I think it is safe to say that there is no "official" way
to prevent session hijacking like this, nor is there any
way to provide absolute assurance that it cannot be done.
There are several methods, however, that can make a hijack
much more difficult to accomplish without adversely
affecting your legitimate users.

To get you going (since you are the best person to decide
what extra measures to take), consider that you could store
the user agent in a session variable. If you check that
variable on each page (many people include a common module
such as security.inc or session.inc at the top of each
script or use a parent script), it will at least prevent
your test of using a different browser. Of course, an
attacker can still hijack the session by passing the same
user agent (either by using the same browser or manually
sending the HTTP erquest), but the difficulty is a bit
more.

Your method of testing is actually a good one. The IP
address is a terrible metric for identification, so using
the same IP will prevent you from trying to use that to
distinguish good guy from bad guy. Just use your
creativity, and you will probably be fine.

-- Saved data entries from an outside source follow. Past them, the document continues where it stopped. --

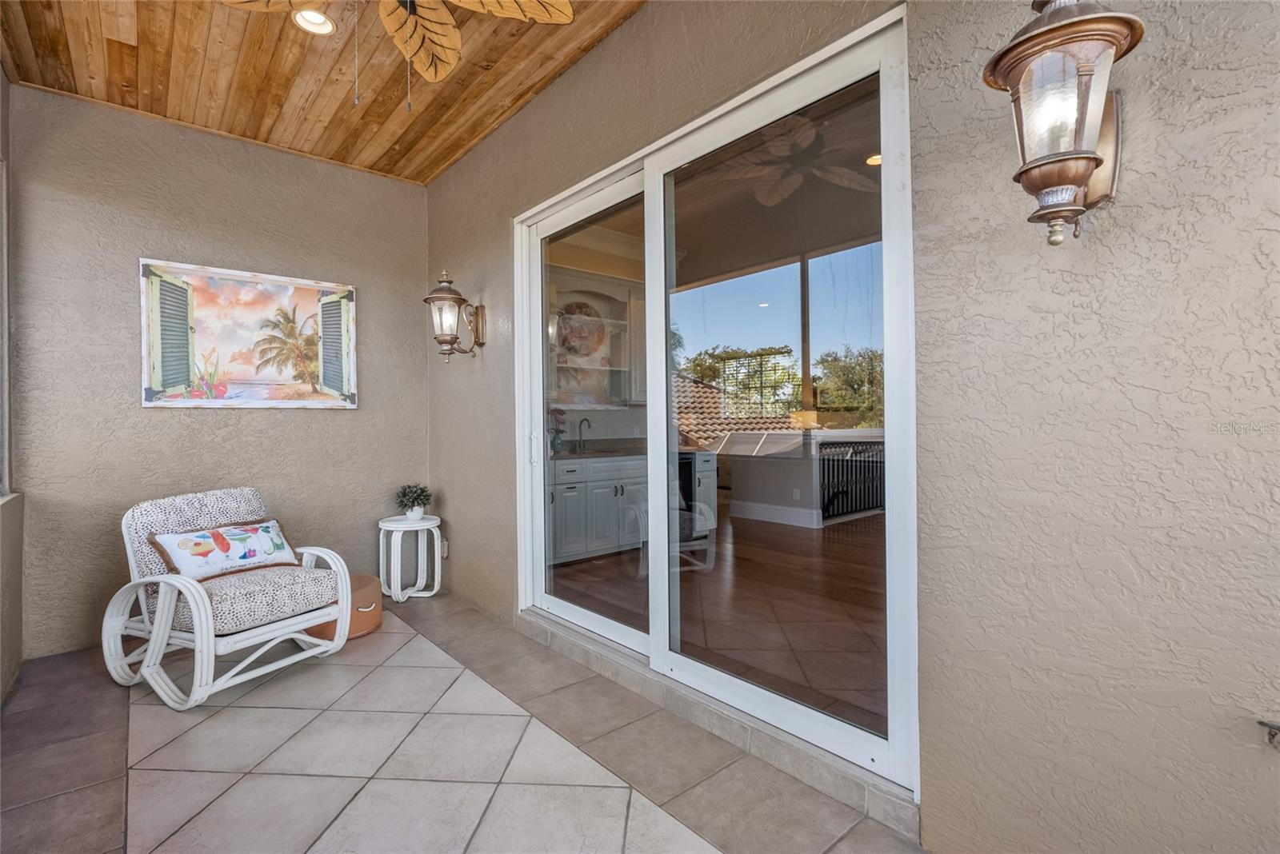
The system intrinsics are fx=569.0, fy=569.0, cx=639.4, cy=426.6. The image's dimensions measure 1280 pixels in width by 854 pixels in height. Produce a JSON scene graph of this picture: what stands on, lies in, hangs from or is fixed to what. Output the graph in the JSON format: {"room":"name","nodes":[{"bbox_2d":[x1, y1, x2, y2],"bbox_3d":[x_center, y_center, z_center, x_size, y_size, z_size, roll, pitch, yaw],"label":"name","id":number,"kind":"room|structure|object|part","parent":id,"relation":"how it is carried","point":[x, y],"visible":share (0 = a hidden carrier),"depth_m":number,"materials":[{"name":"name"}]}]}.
{"room":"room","nodes":[
{"label":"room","id":0,"kind":"room"},
{"bbox_2d":[0,67,23,702],"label":"left wall","id":1,"kind":"structure","parent":0,"point":[11,601],"depth_m":2.70,"materials":[{"name":"grey paint"}]},
{"bbox_2d":[0,151,11,500],"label":"window","id":2,"kind":"structure","parent":1,"relation":"in","point":[6,314],"depth_m":2.80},
{"bbox_2d":[4,82,431,658],"bbox_3d":[-2.396,-0.300,3.584,2.335,2.946,0.171,-1,0,-41],"label":"back wall","id":3,"kind":"structure","parent":0,"point":[174,424],"depth_m":3.25,"materials":[{"name":"paint"}]},
{"bbox_2d":[140,258,359,408],"bbox_3d":[-2.323,-0.522,3.470,1.093,0.824,0.032,-1,0,-41],"label":"painting","id":4,"kind":"object","parent":3,"relation":"attached to","point":[156,280],"visible":0.99,"depth_m":3.41},
{"bbox_2d":[0,0,647,184],"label":"wood ceiling","id":5,"kind":"structure","parent":0,"point":[342,158],"depth_m":2.80,"materials":[{"name":"brown wood"}]},
{"bbox_2d":[292,8,335,34],"bbox_3d":[-1.427,-1.793,2.483,0.179,0.057,0.180,-1,0,-41],"label":"recessed light","id":6,"kind":"object","parent":5,"relation":"in","point":[309,16],"visible":0.86,"depth_m":2.50,"materials":[{"name":"white"}]},
{"bbox_2d":[222,0,577,107],"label":"ceiling fan","id":7,"kind":"object","parent":5,"relation":"hanging from","point":[567,18],"visible":0.99,"depth_m":1.97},
{"bbox_2d":[0,592,925,853],"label":"tile floor","id":8,"kind":"structure","parent":0,"point":[297,678],"depth_m":1.98,"materials":[{"name":"tile"}]},
{"bbox_2d":[102,485,356,710],"bbox_3d":[-1.972,0.749,2.765,0.869,0.841,0.762,0,0,27],"label":"armchair","id":9,"kind":"object","parent":8,"relation":"on","point":[211,643],"visible":0.97,"depth_m":2.64,"materials":[{"name":"white wicker"}]},
{"bbox_2d":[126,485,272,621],"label":"back cushion","id":10,"kind":"object","parent":9,"relation":"on","point":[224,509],"visible":0.41,"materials":[{"name":"grey fabric"}]},
{"bbox_2d":[148,518,302,580],"bbox_3d":[-2.027,0.608,2.831,0.199,0.248,0.661,0,0,28],"label":"throw pillow","id":11,"kind":"object","parent":9,"relation":"on","point":[184,542],"visible":0.93,"depth_m":2.76,"materials":[{"name":"fabric"}]},
{"bbox_2d":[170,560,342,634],"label":"seat cushion","id":12,"kind":"object","parent":9,"relation":"on","point":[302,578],"visible":0.64,"depth_m":2.63,"materials":[{"name":"grey fabric"}]},
{"bbox_2d":[308,572,384,641],"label":"pouf","id":13,"kind":"object","parent":8,"relation":"on","point":[377,616],"visible":0.4,"depth_m":3.19,"materials":[{"name":"leather"}]},
{"bbox_2d":[377,512,443,602],"bbox_3d":[-1.560,0.891,3.891,0.421,0.523,0.424,-1,0,-41],"label":"side table","id":14,"kind":"object","parent":8,"relation":"on","point":[419,529],"visible":0.92,"depth_m":3.81,"materials":[{"name":"white"}]},
{"bbox_2d":[395,484,432,520],"bbox_3d":[-1.542,0.509,3.899,0.254,0.242,0.251,0,0,1],"label":"potted plant","id":15,"kind":"object","parent":14,"relation":"on","point":[422,491],"visible":1,"depth_m":3.87,"materials":[{"name":"green plant"}]},
{"bbox_2d":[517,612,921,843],"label":"door sill","id":16,"kind":"structure","parent":8,"relation":"on","point":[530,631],"depth_m":1.99,"materials":[{"name":"grey tile"}]},
{"bbox_2d":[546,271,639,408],"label":"upper cabinet","id":17,"kind":"object","parent":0,"point":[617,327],"visible":0.51,"depth_m":5.37,"materials":[{"name":"white"}]},
{"bbox_2d":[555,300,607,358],"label":"decorative plate","id":18,"kind":"object","parent":17,"relation":"in","point":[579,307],"visible":0.78,"depth_m":5.33,"materials":[{"name":"multicoloured ceramic"}]},
{"bbox_2d":[421,0,1279,853],"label":"right wall","id":19,"kind":"structure","parent":0,"point":[1128,188],"depth_m":1.34,"materials":[{"name":"paint"}]},
{"bbox_2d":[438,537,448,558],"bbox_3d":[-1.364,0.843,3.933,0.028,0.120,0.073,-1,0,-41],"label":"wall socket","id":20,"kind":"object","parent":19,"relation":"attached to","point":[444,544],"visible":0.62,"depth_m":3.92,"materials":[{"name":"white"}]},
{"bbox_2d":[421,270,485,362],"bbox_3d":[-1.175,-0.671,3.547,0.336,0.590,0.252,-1,0,-41],"label":"wall lantern","id":21,"kind":"object","parent":19,"relation":"attached to","point":[444,298],"visible":0.99,"depth_m":3.51,"materials":[{"name":"metal"}]},
{"bbox_2d":[512,7,916,806],"bbox_3d":[0.078,-0.054,2.481,0.141,2.269,2.131,-1,0,-41],"label":"sliding glass door","id":22,"kind":"structure","parent":19,"relation":"in","point":[605,623],"depth_m":2.17,"materials":[{"name":"glass"}]},
{"bbox_3d":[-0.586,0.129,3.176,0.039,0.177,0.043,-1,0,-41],"label":"door handle","id":23,"kind":"part","parent":22,"relation":"part of","materials":[{"name":"metal"}]},
{"bbox_3d":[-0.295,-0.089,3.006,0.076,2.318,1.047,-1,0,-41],"label":"glass panel","id":24,"kind":"part","parent":22,"relation":"part of","materials":[{"name":"clear glass"}]},
{"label":"glass panel","id":25,"kind":"part","parent":22,"relation":"part of","materials":[{"name":"glass"}]},
{"bbox_2d":[981,0,1143,246],"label":"wall lantern","id":26,"kind":"object","parent":19,"relation":"attached to","point":[1088,158],"visible":0.99,"depth_m":1.15,"materials":[{"name":"brown metal"}]},
{"bbox_2d":[1256,719,1279,749],"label":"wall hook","id":27,"kind":"object","parent":19,"relation":"attached to","point":[1261,723],"visible":0.99,"depth_m":1.08,"materials":[{"name":"metal"}]},
{"label":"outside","id":28,"kind":"structure","parent":0,"visible":0},
{"bbox_2d":[549,505,887,732],"bbox_3d":[1.645,1.172,4.717,4.975,0.099,6.347,-1,0,-41],"label":"interior floor","id":29,"kind":"structure","parent":28,"point":[795,539],"depth_m":3.60,"materials":[{"name":"brown wood"}]},
{"bbox_2d":[549,453,643,564],"bbox_3d":[-0.387,0.693,5.215,1.626,0.877,0.602,-1,0,-41],"label":"kitchen cabinet","id":30,"kind":"object","parent":29,"relation":"on","point":[567,546],"visible":0.49,"depth_m":4.90,"materials":[{"name":"white paint"}]},
{"bbox_2d":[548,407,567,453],"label":"flower vase","id":31,"kind":"object","parent":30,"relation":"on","point":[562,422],"visible":0.88,"depth_m":4.88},
{"bbox_2d":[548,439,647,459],"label":"countertop","id":32,"kind":"structure","parent":30,"relation":"on","point":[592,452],"depth_m":4.97,"materials":[{"name":"stone"}]},
{"bbox_2d":[576,417,591,450],"bbox_3d":[-0.495,0.074,5.144,0.084,0.304,0.199,-1,0,-41],"label":"faucet","id":33,"kind":"object","parent":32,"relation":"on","point":[587,419],"visible":0.99,"depth_m":5.18,"materials":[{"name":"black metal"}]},
{"bbox_2d":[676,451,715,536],"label":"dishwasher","id":34,"kind":"object","parent":29,"relation":"on","point":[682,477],"visible":0.25,"depth_m":5.36,"materials":[{"name":"black metal"}]},
{"bbox_2d":[817,439,883,521],"bbox_3d":[2.731,0.619,6.979,2.366,0.957,0.083,-1,0,-41],"label":"metal railing","id":35,"kind":"object","parent":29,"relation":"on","point":[873,484],"visible":0.41,"depth_m":6.76,"materials":[{"name":"black metal"}]},
{"bbox_2d":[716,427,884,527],"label":"half wall","id":36,"kind":"structure","parent":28,"point":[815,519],"depth_m":6.39,"materials":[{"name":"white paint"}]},
{"bbox_2d":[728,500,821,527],"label":"baseboard","id":37,"kind":"structure","parent":36,"relation":"attached to","point":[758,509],"depth_m":6.60,"materials":[{"name":"white paint"}]},
{"bbox_2d":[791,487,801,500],"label":"wall socket","id":38,"kind":"object","parent":36,"relation":"attached to","point":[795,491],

The goal is to
make things hard for the bad guys and easy for the good
guys.

Good luck.

Chris

--- "scott" <sc...@sporticia.com> wrote:
> as the SID is being passed in the url, I am able to
> copy the http://url?SID from the browser window if I
> close the browser (which from reading the docs on
> sessions should end the session) and then re-open
> another browser (admittedly on the same machine/ip
> address) and post the http://url?SID back in, I get
> the page, and the $SESSION[vars] are still there !!